Traitement antihypertenseur et tabac

­ Le tabagisme est un facteur de risque cardiovasculaire modifiable. L'emploi de ce terme doit rappeler au médecin que le sevrage tabagique est un axe de prise en charge prioritaire chez le fumeur hypertendu. Notre travail confirme l'existence d'une interaction, dans le sens d'une atténuation de l'effet, pour deux critères de jugement cliniques : les AVC et les événements cardiovasculaires majeurs.

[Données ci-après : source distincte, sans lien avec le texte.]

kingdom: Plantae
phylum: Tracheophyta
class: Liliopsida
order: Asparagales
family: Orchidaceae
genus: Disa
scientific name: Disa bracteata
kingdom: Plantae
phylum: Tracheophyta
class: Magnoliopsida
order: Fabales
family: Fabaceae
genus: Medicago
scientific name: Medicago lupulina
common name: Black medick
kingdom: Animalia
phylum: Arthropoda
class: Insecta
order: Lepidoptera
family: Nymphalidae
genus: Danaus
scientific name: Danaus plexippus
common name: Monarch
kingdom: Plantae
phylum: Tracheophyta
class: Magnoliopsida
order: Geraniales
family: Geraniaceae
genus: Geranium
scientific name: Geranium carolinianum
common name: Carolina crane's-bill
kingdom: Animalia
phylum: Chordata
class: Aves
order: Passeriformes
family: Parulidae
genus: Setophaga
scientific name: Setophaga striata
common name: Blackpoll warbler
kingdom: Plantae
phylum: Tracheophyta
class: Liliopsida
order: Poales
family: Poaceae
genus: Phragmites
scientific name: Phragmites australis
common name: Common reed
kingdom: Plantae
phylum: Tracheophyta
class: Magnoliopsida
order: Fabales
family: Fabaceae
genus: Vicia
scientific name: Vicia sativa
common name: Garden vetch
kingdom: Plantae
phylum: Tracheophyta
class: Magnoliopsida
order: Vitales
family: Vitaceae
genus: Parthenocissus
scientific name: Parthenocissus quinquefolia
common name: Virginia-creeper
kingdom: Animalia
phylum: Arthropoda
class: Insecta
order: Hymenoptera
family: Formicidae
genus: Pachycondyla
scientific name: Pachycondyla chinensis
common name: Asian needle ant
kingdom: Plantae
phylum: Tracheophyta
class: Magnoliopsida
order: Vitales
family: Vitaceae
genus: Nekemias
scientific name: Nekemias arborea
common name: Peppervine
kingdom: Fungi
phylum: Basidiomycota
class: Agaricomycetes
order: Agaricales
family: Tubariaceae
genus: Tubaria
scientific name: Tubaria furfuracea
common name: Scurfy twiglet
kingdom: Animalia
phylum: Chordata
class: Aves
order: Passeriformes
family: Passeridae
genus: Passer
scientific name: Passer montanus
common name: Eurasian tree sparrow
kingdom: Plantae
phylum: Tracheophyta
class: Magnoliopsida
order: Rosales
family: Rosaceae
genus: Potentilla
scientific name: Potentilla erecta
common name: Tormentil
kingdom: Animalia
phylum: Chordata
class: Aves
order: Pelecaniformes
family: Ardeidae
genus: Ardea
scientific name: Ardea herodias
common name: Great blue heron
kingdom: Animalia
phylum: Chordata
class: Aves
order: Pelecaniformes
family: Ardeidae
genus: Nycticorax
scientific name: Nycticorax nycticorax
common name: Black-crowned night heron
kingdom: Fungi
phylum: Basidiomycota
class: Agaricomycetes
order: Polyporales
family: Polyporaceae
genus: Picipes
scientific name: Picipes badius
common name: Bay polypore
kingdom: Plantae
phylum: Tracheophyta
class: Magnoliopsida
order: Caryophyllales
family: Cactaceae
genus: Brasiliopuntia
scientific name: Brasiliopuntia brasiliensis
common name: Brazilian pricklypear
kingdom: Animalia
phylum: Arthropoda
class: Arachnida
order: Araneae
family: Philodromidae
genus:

Ce point pourrait être rapproché d'une potentielle interaction pharmacologique entre b-bloquants et tabac décrite par certains auteurs. Nous ne pouvons conclure de manière définitive sur l'effet du traitement antihypertenseur chez le fumeur. Un sur-risque à traiter le fumeur hypertendu ne peut être écarté. Les résultats de cette étude préliminaire doivent être approfondis notamment au moyen d'une méta-analyse exhaustive mais ils pourraient représenter une première étape vers une réévaluation des modalités de prise en charge de l'hypertension chez le fumeur.

Note :

  1. Le forest plot est un graphique représentant les résultats des études incluses dans une méta-analyse. Chaque résultat est représenté sous la forme d'un carré centré sur une ligne schématisant les intervalles de confiance, l'évaluation globale étant représentée en sommant sous la forme d'un losange. La forme d'ensemble du graphique évoque un arbre, d'où le nom. Nous avons utilisé un modèle d'effet fixe dans le cadre de cette analyse de sensibilité du fait de l'absence d'hétérogénéité significative retrouvée entre les essais.